Ingredients
The following ingredients have 6 Servings
- 3 1/4 cups vegetable broth
- 1/2 cup uncooked quinoa
- 15 oz can black beans (drained and rinsed)
- 14 oz diced tomatoes or can of fire roasted tomatoes
- 1 15 ounce can pumpkin puree
- 1/4 cup chopped red bell pepper
- 1/4 cup chopped green bell pepper
- 1 shredded carrot
- 1/2 onion (chopped)
- 2 cloves garlic (chopped)
- 1/2 small chili pepper
- 1 tablespoon chili powder
- 1/4 teaspoon cayenne pepper
- 1 1/2 teaspoons sea salt
- 1 teaspoon ground black pepper
- 1 teaspoon ground cumin
- 1 teaspoon oregano
Instruction
- Turn your slow cooker to warm. Add in the broth, quinoa, black beans, tomatoes and pumpkin puree to the slow cooker.
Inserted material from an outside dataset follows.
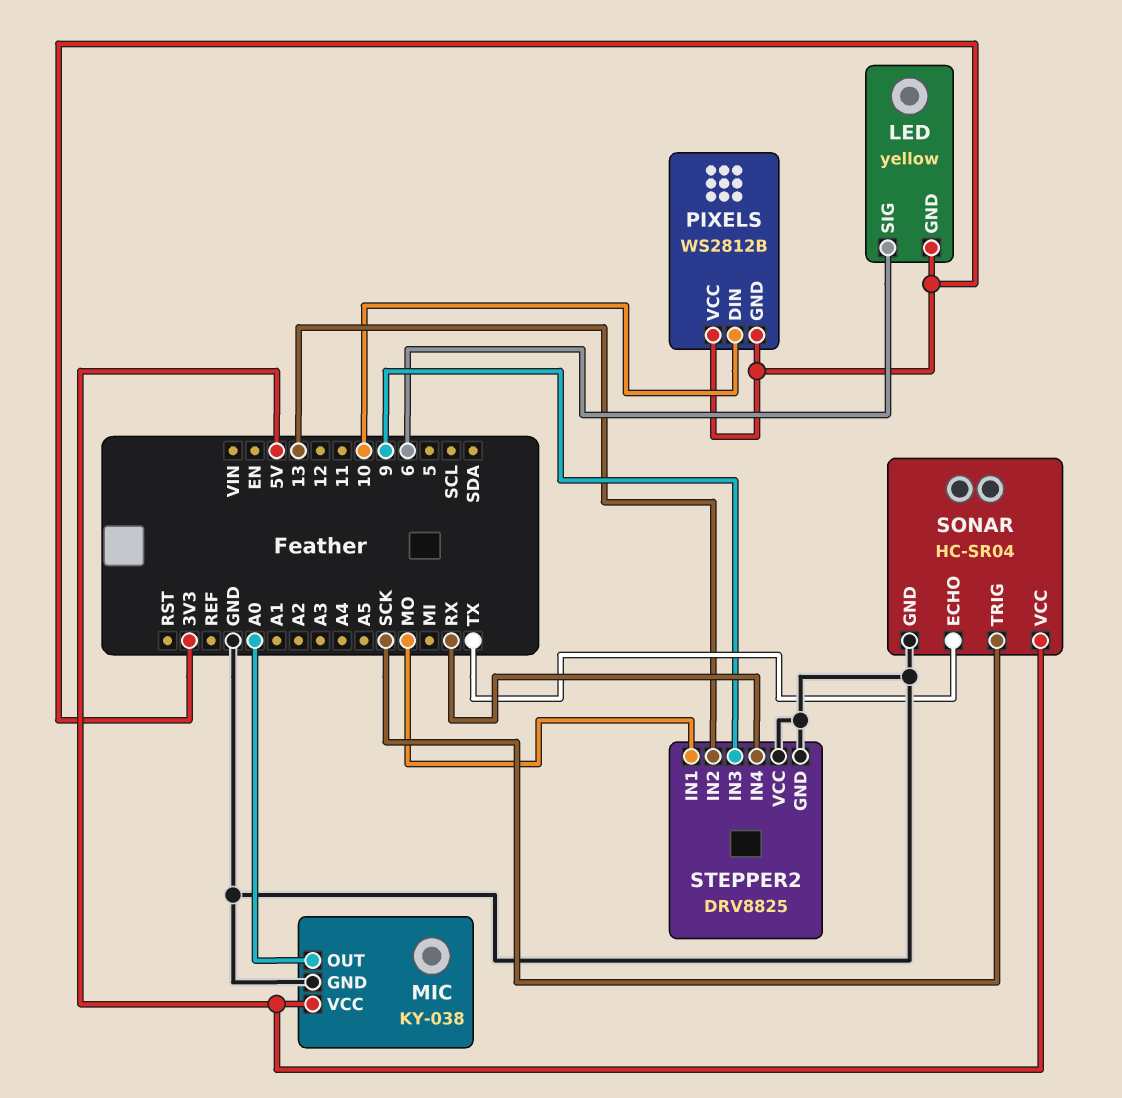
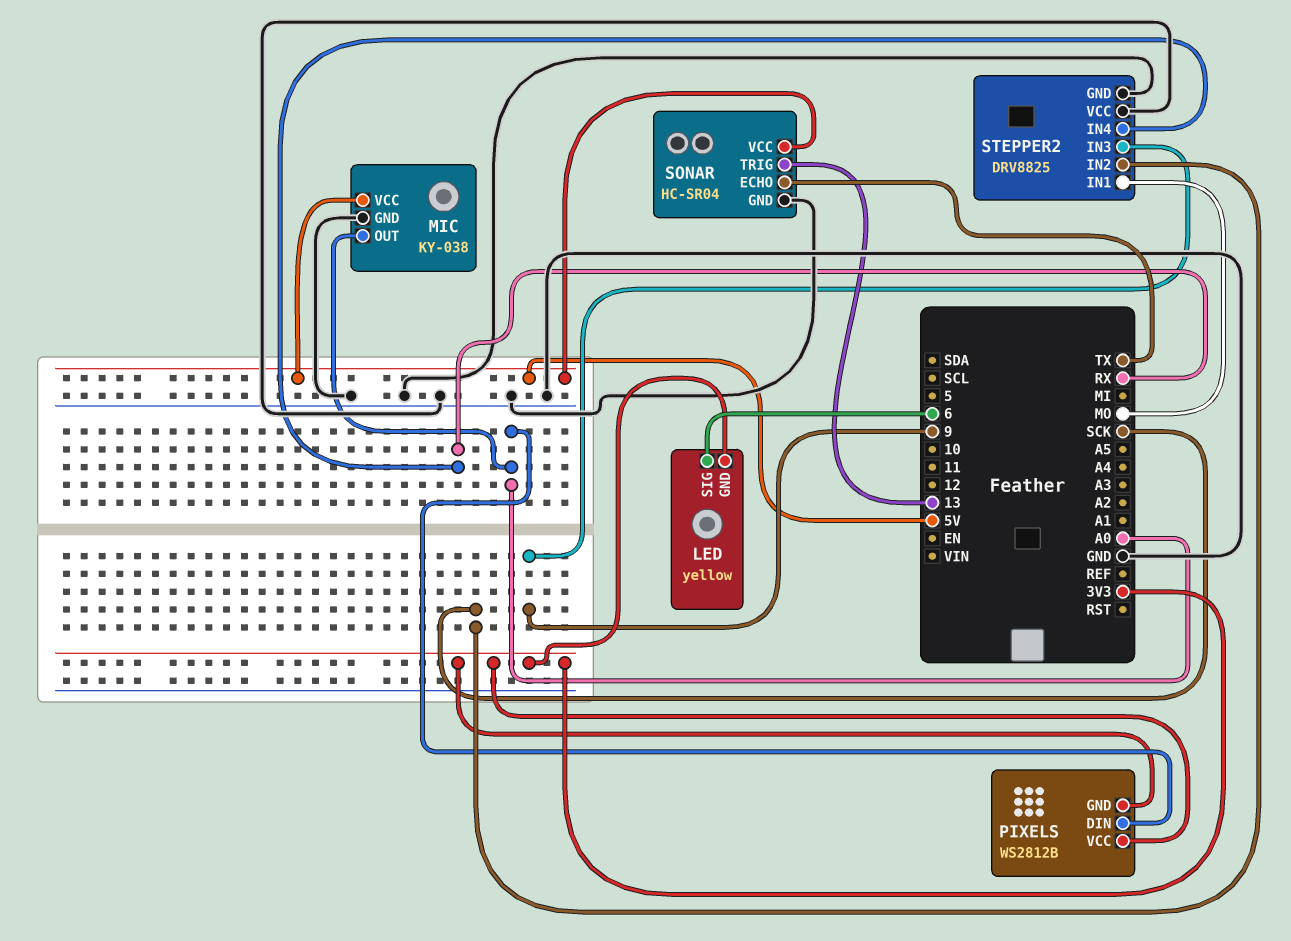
PIXELS pin DIN: 10 -> A0
SONAR pin TRIG: SCK -> 13
STEPPER2 pin IN2: 13 -> SCK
Stir to combine.
- Next add the peppers, carrot, onion and garlic, and stir, then add the rest of the ingredients and seasonings and stir a few times to combine.
- Set the slow cooker to high for 2 ½ to 3 hours or on low for 5-6 hours (for high, monitor the last 30 minutes and for low, monitor the last hour). If you like your chili thick but with more liquid, do the 2 ½ on high, and 5 on low. If you like it thicker with just a little bit it liquid, go with the higher number for each option.
- Remove chili and stir to combine. Taste and add more salt if needed. Serve in bowls and top with avocado, cheese, vegan sour cream and parsley. Enjoy!